TrueNAS reboots when starting docker stack

Ever since updating to 25.04, I have experienced reboots when starting my AI docker stack (Ollama, Open-WebUI, Speaches-AI, Paperless-AI).

This is only after my system has been up for a few days and my ZFS cache is at 50% of 64GB. After booting TrueNAS, I can start and stop the stack many times without issue.

I believe its due to running out of memory but any idea where to look to verify? I don’t see anything of value in /var/log/messages

I have set zfs_arc_max to 40% of my memory to see if that helps as well.

ARC uses whatever memory is left over after all your apps run.

AI apps are notoriously memory hungry and may also have memory leaks it is possible (or perhaps likely) that an AI app will grow its memory usage to use whatever is available.

If your apps use more memory than you actually have, then you get no ARC and reboots are probably the consequence. (And with a very small ARC you get terrible performance.)

If multiple AI apps try to use more memory than available they will clash with each other as well.

The solution is to set memory constraints on each of your docker images such that the total memory used by your VMs and apps is (say) 8GB less than your system memory.
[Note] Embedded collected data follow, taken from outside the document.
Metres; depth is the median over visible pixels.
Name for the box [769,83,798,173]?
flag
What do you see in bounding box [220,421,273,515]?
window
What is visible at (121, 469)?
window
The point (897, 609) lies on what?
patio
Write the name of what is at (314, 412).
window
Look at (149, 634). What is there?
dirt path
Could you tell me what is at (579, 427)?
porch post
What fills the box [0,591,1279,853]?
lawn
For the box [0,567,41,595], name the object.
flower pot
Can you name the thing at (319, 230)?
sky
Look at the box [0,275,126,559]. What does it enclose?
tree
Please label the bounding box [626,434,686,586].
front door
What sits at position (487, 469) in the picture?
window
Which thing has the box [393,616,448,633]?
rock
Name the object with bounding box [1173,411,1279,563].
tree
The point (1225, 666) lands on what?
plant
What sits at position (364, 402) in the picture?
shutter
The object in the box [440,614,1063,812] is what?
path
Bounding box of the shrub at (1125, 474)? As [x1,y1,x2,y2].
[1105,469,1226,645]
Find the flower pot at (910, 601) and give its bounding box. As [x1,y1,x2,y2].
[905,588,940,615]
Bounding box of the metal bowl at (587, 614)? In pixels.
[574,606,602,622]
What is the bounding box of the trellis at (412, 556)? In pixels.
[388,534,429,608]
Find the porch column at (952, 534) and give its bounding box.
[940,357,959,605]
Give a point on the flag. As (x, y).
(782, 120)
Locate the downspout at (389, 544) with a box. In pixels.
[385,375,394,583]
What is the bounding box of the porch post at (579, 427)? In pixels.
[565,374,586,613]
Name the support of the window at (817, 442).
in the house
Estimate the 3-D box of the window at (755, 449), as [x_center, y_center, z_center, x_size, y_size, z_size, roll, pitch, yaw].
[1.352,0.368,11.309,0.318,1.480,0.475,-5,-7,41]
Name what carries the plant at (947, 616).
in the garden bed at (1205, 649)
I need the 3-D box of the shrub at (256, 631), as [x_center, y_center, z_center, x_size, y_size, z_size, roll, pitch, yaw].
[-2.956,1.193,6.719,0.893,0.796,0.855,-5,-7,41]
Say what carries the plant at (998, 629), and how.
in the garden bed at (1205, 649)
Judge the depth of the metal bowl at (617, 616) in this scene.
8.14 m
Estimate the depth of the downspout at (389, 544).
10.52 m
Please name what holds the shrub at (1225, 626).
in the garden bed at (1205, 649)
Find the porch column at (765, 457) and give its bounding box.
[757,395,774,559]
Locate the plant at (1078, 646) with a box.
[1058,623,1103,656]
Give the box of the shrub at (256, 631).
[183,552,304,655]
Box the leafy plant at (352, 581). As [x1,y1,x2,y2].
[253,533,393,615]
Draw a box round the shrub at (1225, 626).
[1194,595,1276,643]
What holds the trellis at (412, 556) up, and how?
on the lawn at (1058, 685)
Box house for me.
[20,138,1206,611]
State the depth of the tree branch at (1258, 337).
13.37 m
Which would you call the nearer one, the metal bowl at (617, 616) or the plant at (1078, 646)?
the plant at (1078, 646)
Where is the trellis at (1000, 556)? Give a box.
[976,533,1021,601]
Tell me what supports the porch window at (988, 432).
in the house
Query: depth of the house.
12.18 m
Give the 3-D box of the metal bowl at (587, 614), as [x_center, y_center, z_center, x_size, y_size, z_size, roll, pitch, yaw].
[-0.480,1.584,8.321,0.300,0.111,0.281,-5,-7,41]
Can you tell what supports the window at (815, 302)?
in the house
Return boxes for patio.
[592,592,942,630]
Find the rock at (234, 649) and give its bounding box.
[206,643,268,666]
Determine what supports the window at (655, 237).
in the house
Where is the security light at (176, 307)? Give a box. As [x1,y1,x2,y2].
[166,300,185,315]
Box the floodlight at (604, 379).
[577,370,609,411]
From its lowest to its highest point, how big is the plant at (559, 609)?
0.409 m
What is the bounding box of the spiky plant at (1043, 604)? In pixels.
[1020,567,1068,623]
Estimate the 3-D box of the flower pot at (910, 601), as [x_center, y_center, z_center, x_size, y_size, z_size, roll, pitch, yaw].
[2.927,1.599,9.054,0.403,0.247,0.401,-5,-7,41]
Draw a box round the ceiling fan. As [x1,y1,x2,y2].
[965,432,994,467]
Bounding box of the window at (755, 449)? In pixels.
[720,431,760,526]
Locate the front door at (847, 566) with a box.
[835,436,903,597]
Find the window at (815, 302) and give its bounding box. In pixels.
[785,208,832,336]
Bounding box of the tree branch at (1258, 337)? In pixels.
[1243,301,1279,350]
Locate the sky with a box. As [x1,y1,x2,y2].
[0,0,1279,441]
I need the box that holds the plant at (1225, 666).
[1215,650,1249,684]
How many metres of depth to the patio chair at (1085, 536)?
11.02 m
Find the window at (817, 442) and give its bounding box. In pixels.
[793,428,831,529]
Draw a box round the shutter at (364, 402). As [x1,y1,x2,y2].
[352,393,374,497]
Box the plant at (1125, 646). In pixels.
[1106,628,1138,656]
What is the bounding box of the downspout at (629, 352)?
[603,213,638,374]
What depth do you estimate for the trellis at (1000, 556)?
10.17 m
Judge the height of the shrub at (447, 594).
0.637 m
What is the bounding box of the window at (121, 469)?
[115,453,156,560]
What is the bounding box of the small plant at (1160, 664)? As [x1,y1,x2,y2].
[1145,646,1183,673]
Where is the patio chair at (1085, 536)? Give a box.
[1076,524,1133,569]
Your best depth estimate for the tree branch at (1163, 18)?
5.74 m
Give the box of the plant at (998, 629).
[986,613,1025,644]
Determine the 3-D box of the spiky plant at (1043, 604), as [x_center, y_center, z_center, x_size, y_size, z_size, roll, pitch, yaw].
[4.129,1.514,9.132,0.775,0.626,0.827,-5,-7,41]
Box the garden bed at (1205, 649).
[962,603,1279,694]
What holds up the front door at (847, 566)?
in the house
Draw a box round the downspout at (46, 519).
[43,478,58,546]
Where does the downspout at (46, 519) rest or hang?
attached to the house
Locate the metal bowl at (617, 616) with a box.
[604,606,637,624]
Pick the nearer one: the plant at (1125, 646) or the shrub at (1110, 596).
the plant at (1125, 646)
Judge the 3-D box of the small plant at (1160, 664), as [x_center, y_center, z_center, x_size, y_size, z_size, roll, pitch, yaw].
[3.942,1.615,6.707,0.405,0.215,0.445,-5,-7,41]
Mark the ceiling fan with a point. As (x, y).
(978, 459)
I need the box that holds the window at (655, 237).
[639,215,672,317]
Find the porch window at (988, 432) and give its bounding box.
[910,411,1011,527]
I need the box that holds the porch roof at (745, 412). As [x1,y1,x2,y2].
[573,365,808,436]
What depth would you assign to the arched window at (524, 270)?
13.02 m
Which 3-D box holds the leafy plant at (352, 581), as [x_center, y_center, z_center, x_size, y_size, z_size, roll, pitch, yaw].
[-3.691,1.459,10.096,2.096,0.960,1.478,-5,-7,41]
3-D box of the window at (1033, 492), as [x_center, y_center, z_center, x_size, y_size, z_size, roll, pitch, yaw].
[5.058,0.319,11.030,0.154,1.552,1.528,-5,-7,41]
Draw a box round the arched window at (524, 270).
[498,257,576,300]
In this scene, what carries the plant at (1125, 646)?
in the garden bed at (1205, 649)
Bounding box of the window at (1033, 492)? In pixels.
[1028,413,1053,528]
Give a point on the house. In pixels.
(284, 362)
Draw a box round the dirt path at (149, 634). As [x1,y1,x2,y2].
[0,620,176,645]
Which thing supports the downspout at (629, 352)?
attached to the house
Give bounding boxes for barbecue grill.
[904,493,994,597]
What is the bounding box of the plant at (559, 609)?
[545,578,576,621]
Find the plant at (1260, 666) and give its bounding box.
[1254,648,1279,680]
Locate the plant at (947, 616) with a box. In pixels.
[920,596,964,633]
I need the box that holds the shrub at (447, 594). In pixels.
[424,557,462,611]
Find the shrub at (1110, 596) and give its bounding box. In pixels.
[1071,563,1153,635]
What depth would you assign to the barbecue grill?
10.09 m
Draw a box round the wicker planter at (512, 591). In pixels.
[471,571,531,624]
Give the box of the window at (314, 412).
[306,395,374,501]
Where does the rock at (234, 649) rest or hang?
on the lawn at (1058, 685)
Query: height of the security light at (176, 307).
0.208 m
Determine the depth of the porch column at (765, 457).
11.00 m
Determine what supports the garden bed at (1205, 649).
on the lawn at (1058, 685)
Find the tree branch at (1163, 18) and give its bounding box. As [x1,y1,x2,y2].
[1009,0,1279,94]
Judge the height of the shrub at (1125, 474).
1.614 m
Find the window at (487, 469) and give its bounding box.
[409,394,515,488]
Setting the zfs_arc_max is not the solution because it does the opposite of what is happening…

1 Like

I have 64GB which is more than enough for my docker containers and it was never an issue on previous operating systems. The docker stack that causes issues is only using ~2GB memory when running.
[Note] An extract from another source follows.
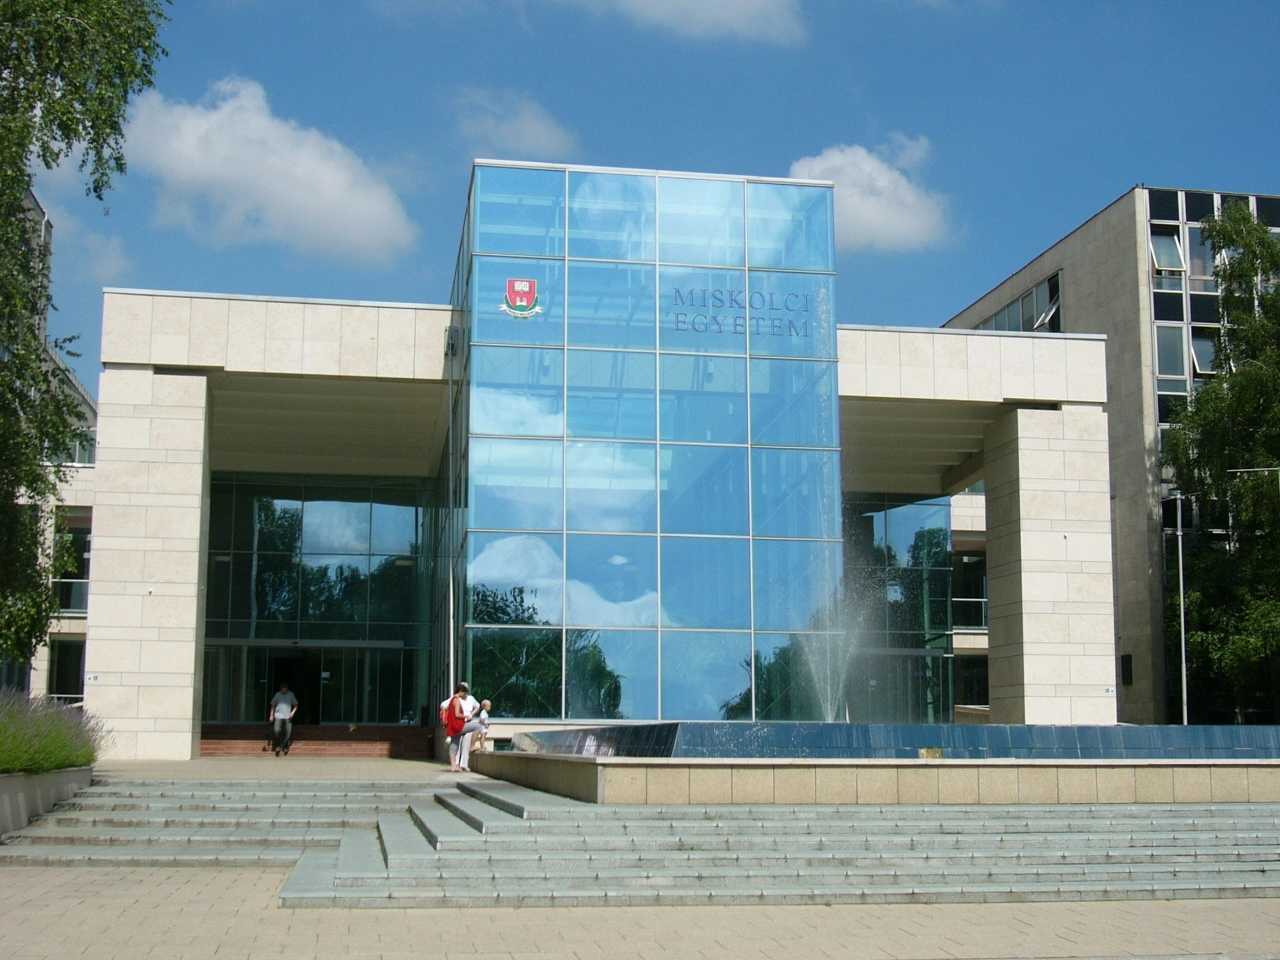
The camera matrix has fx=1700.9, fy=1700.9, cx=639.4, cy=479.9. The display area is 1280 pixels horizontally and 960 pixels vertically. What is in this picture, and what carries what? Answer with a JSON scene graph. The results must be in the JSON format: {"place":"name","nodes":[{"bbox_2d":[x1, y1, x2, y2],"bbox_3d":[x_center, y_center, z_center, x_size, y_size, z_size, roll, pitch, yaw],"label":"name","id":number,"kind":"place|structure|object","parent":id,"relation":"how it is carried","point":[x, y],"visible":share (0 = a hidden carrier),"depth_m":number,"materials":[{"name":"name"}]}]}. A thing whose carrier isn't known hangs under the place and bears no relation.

When I have all my VMs and containers running, it takes up just over 50% of memory. In the brief moment the containers go down and release memory, I can see the ZFS memory usage go up before the containers try starting again and causing my system to reboot.
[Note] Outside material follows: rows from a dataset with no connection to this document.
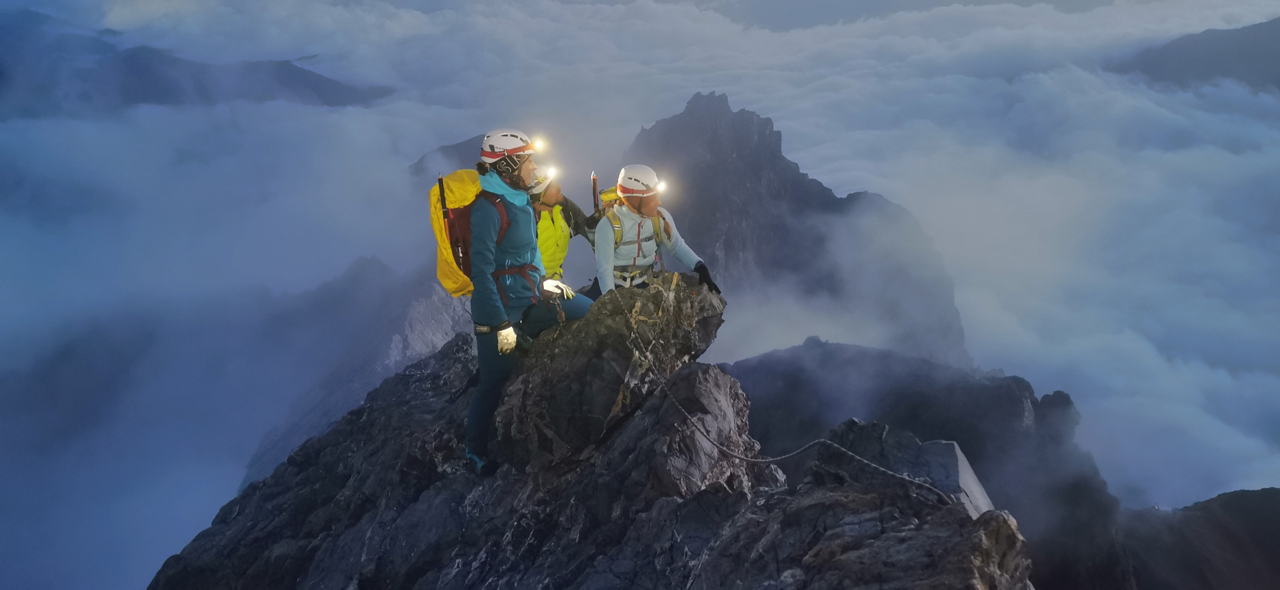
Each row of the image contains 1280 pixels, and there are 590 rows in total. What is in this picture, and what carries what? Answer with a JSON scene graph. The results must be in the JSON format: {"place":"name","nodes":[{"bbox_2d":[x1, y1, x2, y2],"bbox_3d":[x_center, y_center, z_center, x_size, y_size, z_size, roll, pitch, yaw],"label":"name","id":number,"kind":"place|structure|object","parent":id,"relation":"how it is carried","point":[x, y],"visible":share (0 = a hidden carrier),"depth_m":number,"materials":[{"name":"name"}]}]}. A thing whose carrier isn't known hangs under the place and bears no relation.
{"place":"outdoors","nodes":[
{"label":"outdoors","id":0,"kind":"place"},
{"bbox_2d":[1,24,392,115],"label":"mountain","id":1,"kind":"structure","parent":0,"point":[296,77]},
{"bbox_2d":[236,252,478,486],"label":"mountain","id":2,"kind":"structure","parent":0,"point":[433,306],"materials":[{"name":"grey stone"}]},
{"bbox_2d":[404,136,485,175],"label":"mountain","id":3,"kind":"structure","parent":0,"point":[447,146],"materials":[{"name":"grey stone"}]},
{"bbox_2d":[144,277,1025,589],"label":"rocky ridge","id":4,"kind":"structure","parent":0,"point":[202,536],"materials":[{"name":"stone"}]},
{"bbox_2d":[460,129,587,472],"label":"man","id":5,"kind":"object","parent":4,"relation":"on","point":[526,171],"visible":0.83,"depth_m":5.73},
{"bbox_2d":[427,169,509,296],"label":"yellow backpack","id":6,"kind":"object","parent":5,"relation":"on","point":[445,274],"visible":0.52,"depth_m":5.91,"materials":[{"name":"fabric"}]},
{"bbox_2d":[436,173,456,261],"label":"trekking pole","id":7,"kind":"object","parent":6,"relation":"attached to","point":[443,213],"visible":0.83,"depth_m":6.18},
{"bbox_2d":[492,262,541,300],"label":"climbing harness","id":8,"kind":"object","parent":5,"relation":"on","point":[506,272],"visible":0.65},
{"bbox_2d":[531,136,548,152],"bbox_3d":[-0.661,-0.951,5.574,0.142,0.122,0.154,0,16,0],"label":"headlamp","id":9,"kind":"object","parent":5,"relation":"attached to","point":[539,144],"visible":0.7,"depth_m":5.59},
{"bbox_2d":[531,172,596,285],"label":"person","id":10,"kind":"object","parent":4,"relation":"on","point":[557,194],"visible":0.39,"depth_m":6.62},
{"bbox_2d":[540,164,559,179],"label":"headlamp","id":11,"kind":"object","parent":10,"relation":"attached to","point":[553,171],"visible":0.57,"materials":[{"name":"white"}]},
{"bbox_2d":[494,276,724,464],"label":"rock","id":12,"kind":"object","parent":4,"relation":"on","point":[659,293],"visible":0.76,"depth_m":6.62,"materials":[{"name":"grey stone"}]},
{"bbox_2d":[583,165,717,298],"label":"person","id":13,"kind":"object","parent":4,"relation":"on","point":[601,241],"visible":0.72,"depth_m":6.62},
{"bbox_2d":[589,190,671,289],"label":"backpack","id":14,"kind":"object","parent":13,"relation":"on","point":[618,228],"visible":0.55,"depth_m":6.79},
{"bbox_2d":[590,171,599,213],"bbox_3d":[-0.406,-0.809,7.997,0.096,0.607,0.234,0,16,0],"label":"pole","id":15,"kind":"object","parent":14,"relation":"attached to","point":[595,200],"visible":0.75,"depth_m":7.97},
{"bbox_2d":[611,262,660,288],"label":"climbing harness","id":16,"kind":"object","parent":13,"relation":"on","point":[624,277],"visible":0.58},
{"bbox_2d":[654,178,669,193],"bbox_3d":[0.142,-0.810,6.528,0.168,0.131,0.163,0,16,0],"label":"headlamp","id":17,"kind":"object","parent":13,"relation":"attached to","point":[661,186],"visible":0.69,"depth_m":6.54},
{"bbox_2d":[626,292,959,507],"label":"rope","id":18,"kind":"object","parent":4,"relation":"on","point":[898,474],"visible":0.93,"depth_m":6.22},
{"bbox_2d":[821,420,995,514],"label":"rock","id":19,"kind":"object","parent":4,"relation":"on","point":[934,445],"visible":0.51,"depth_m":6.10,"materials":[{"name":"grey stone"}]},
{"bbox_2d":[1,0,1277,589],"label":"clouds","id":20,"kind":"structure","parent":0,"point":[161,555],"materials":[{"name":"white"}]},
{"bbox_2d":[622,90,974,361],"label":"mountain","id":21,"kind":"structure","parent":0,"point":[680,116],"materials":[{"name":"grey stone"}]},
{"bbox_2d":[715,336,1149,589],"label":"mountain","id":22,"kind":"structure","parent":0,"point":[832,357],"materials":[{"name":"grey stone"}]},
{"bbox_2d":[1111,16,1279,91],"label":"mountain","id":23,"kind":"structure","parent":0,"point":[1248,58],"materials":[{"name":"grey stone"}]},
{"bbox_2d":[1120,486,1279,589],"label":"hill","id":24,"kind":"structure","parent":0,"point":[1268,489],"materials":[{"name":"black stone"}]}
]}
Since limiting the zfs_arc_max, restarting those containers no longer causes a reboot.

1 Like

Based on this description here is my theory (and it is only that)…

I have a feeling that under FreeBSD (not 100% sure) it was integrated with the memory management, so a memory request from an app would result in ARC dynamically freeing memory.

However OpenZFS is not as well integrated with the Linux kernel and its memory management. So ZFS adjusts ARC size periodically to keep the free memory pool topped up.

Now if you start a bunch of containers that suddenly require a massive amount of memory, ARC may not be able to free up memory fast enough to stop the Linux free memory pool from becoming exhausted - and that might trigger a spontaneous reboot (though I cannot see why that is a sensible response).

There are a couple of openZFS tuneables which might help (and some that probably won’t but should be mentioned):

  • zfs_arc_sys_free - which defaults to 1/64 of installed memory i.e. 1GB, but you can change it to something higher (e.g. 4GB = 4294967296) and see if it helps.
  • zfs_arc_shrink_shift - the default value of this is 7 which corresponds to shrinking the ARC by 128. Setting this to 6 will double the amount that ARC shrinks by each time.
  • zfs_arc_pc_percent - TBH I don’t understand this one - the default is that it is disabled, and I think that changing this will slow down ARC memory being freed, so you probably don’t want to change this.
  • spl_kmem_* - there are several tuneables related to how the SPL kernel module allocates large memory blocks - and kmem_alloc warnings can be issued to the system console / dmesg if this happens to frequently or too large - so you should probably see if you are getting any of these messages before the reboot (though a spontaneous reboot may cause these messages to be lost). My guess is that you shouldn’t mess with these unless you a) are getting kmem_alloc warnings and b) you absolutely know what you are doing.

This actually makes sense now that you have described what happens.

  1. It keeps a large amount of memory free for VMs and containers to use at will.
  2. An ARC size of c. 28GB is still pretty substantial, so you should get a decent (and more consistent) hit rate without allowing it to grow to c. 60GB when none of your apps and VMs are running.

There was recently a bug fixed where a type of vm memory wasn’t being tracked properly, thus causing the ARC to fail to yield.

Maybe this will help.

Interesting commentary starts here:

Probably in 25.04.1 so perhaps try again?